Lead Photon Motion: Is Distance Constant?

[keepitmoving]

is it safe to say that the lead photon emitted from a moving emitter will always be at a distance from the emitter equal to c x time (from when the first photon was emitted) no matter what the emitter does?
Also, will the photon emitted at the end of the first second always be at a distance equal to c x time minus one second (from when the first photon was emitted)?

 

[adimare]

is it safe to say that the lead photon emitted from a moving emitter will always be at a distance from the emitter equal to c x time (from when the first photon was emitted) no matter what the emitter does?

Depends on the reference frame. Let's say you're at rest relative to the emitter when the photon is fired, and then the emitter starts moving in the opposite direction. From your frame of reference, the distance between them will be greater than c x time. From the emitter's frame of reference, however, the distance will be c x time no matter what.

Also, will the photon emitted at the end of the first second always be at a distance equal to c x time minus one second (from when the first photon was emitted)?

Again, depends on the reference frame.

 

[pesto]

Would it be proper to say then that "From my frame of reference, the photon is traveling faster than C relative to the emitter" while the emitter is moving opposite the direction of the photon, or is the distance is greater than c x time as far as we can take it?

I know it's a semantics question but that seems to be where I run into the most trouble.

Thanks.

 

[JesseM]

Would it be proper to say then that "From my frame of reference, the photon is traveling faster than C relative to the emitter" while the emitter is moving opposite the direction of the photon, or is the distance is greater than c x time as far as we can take it?

I know it's a semantics question but that seems to be where I run into the most trouble.

There's a phrase physicists like to use for the type of "relative speed" you're talking about, it's "closing speed" (or 'closing velocity' if you want to treat it as a vector), meaning the speed that the distance between one thing and another is closing from the perspective of a frame of reference where neither object is at rest. So yes, in your frame the closing speed between the photon and the emitter can be faster than c, even though the speed of the photon in the emitter's own rest frame is exactly c, and of course the speed of the photon in your frame is c as well.

 

[pesto]

Thank you very much.

 

[keepitmoving]

Jesse - i hope you`re right. That`s howit seems to me but i have heard that the photon moves relative to every observer at C, which doesn`t make a bit of sense to me, the photon would have to be in more than one place at one time. Have you heard this "speed c relative to every observer"?
Also, what does the photon do if the emitter stops or disintegrates ? does the photon put on its retro rockets?

 

[pesto]

Jesse - i hope you`re right. That`s howit seems to me but i have heard that the photon moves relative to every observer at C, which doesn`t make a bit of sense to me, the photon would have to be in more than one place at one time. Have you heard this "speed c relative to every observer"?

__Supplied entries__.
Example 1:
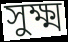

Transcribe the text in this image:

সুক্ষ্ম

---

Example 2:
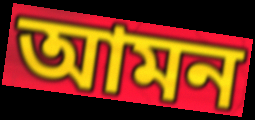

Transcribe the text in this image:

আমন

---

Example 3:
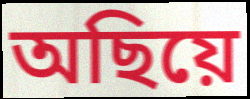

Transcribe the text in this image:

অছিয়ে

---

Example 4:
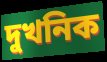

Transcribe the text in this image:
---
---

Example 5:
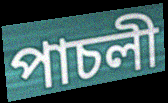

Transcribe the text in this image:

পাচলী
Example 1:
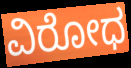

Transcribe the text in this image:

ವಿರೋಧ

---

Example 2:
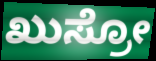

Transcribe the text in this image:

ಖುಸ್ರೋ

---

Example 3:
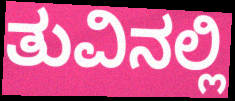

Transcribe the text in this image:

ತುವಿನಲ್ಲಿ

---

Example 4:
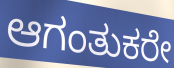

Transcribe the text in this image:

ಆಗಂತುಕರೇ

__Short exercise__. Edit the passage of the lead photon motion thread starting at "There's a phrase" and ending at "you very much.", writing "approach speed" wherever "closing speed" appears.

__Solution__.
There's a phrase physicists like to use for the type of "relative speed" you're talking about, it's "approach speed" (or 'closing velocity' if you want to treat it as a vector), meaning the speed that the distance between one thing and another is closing from the perspective of a frame of reference where neither object is at rest. So yes, in your frame the approach speed between the photon and the emitter can be faster than c, even though the speed of the photon in the emitter's own rest frame is exactly c, and of course the speed of the photon in your frame is c as well.

 

[pesto]

Thank you very much.